Frederick looked at me like I was crazy, and I remembered that most people – and I guess most turtles – can’t see ghosts.  I can, of course, because I’m a skeleton, and the ghosts and I have fun together at Halloween back on Cutler Ridge.  The water was pretty shallow, so I hopped off Frederick’s back and stood on the Norwich City’s chains to call up to the ghost.

“Hello, Mister Ghost!” I called.  He turned and looked at me.  He was all filmy and see-through, of course, like ghosts always are, but I could see that he had kind of wild hair and was wearing old pants that were rolled up over his knees.

“allo, Skeleton effendi.  It is a pleasure to hear your voice.”

“It’s nice to see you.  My name is Gerald; what’s yours?”

“Call me Ismael. ”

“Do you live… er.. stay here on the ship?”

“Yes, effendi.  I am in the foc’sle.”

“But there’s nothing there.”

“Nothing you can see, effendi, but I see a nice, comfortable compartment where I used to sleep.”

“Oh.  Were you on the ship when it – uh – wrecked?”

“Oh yes, effendi.  I was killed that night, in this very compartment.  The ship hit the reef going full speed, in a storm, and then it exploded and there was fire….”

“It must have been awful!”

“I’ve gotten over it, effendi.”

“Why do you keep calling me effendi?”

“It is a term of respect in my language, and I am most respectful of all skeletons.”

“Oh, that’s very kind of you – er – effendi.  So, are you all alone here?”

“Oh, no.  There were six of us killed that night – an English cook and five of us from Yemen and Oman, all firemen.”

“Firemen?  With big hats and fire trucks?  Why didn’t you put out the fire?”

“No, no, on a ship like this, we firemen kept the fires going that kept the water boiling that made steam that made the engine go that made the screw go ‘round and ‘round and made the ship go….”

“No hats?”

“No hats.”

“No trucks?”

“What are trucks?

“Uh – never mind.  Where are the others?”

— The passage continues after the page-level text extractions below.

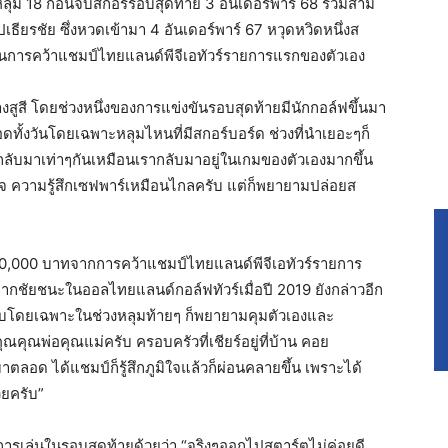
ลุม 18 ก่อนจบสกอร์รอบสุดท้าย 3 อันเดอร์พาร์ 68 รวมสาม
ปเธียรชัย ซึ่งหวดเข้ามา 4 อันเดอร์พาร์ 67 หวุดหวิดหนึ่งส
็นการคว้าแชมป์ไทยแลนด์พีจีเอทัวร์รายการแรกของตัวเอง
างสูสี โดยช่วงหนึ่งของการแข่งขันรอบสุดท้ายมีนักกอล์ฟขึ้นมา
ดทั้งวันโดยเฉพาะหลุมไหนที่มีสกอร์บอร์ด ช่วงที่นำเยอะๆก็
ับมาเท่าๆกันเหมือนเรากลับมาอยู่ในเกมของตัวเองมากขึ้น
่นใจ ความรู้สึกเซฟพาร์เหมือนไกลครับ แต่ก็พยายามปล่อยส
240,000 บาทจากการคว้าแชมป์ไทยแลนด์พีจีเอทัวร์รายการ
ากชัยชนะในออลไทยแลนด์กอล์ฟทัวร์เมื่อปี 2019 ยังกล่าวอีก
้นครับโดยเฉพาะในช่วงหลุมท้ายๆ ก็พยายามคุมตัวเองและ
ณพ่อคุณแม่ครับ ครอบครัวที่เชียร์อยู่ที่บ้าน คอย
มาตลอด ได้แชมป์ก็รู้สึกภูมิใจแล้วก็ผ่อนคลายขึ้น เพราะได้
้วยครับ”
งการเล่นในรอบสุดท้ายด้วยว่า “จริงๆออกไปสตาร์ตไม่ค่อยดี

“Oh, they’re – around.  They come and go, you know, we ghosts do that.  In fact, if you’ll excuse me, it’s time for evening prayer.  I go into the forest where I can be quiet, and face the holy city Mecca when I pray.”

“What do you pray for?”

“My wife and little children, effendi, and that someday I may see paradise, insh’allah.”

“Well,” I said, “I hope….”  But he was gone.  Frederick came swimming up and bumped my knee.

“Do you always stand around in water up to your pelvis talking to yourself?”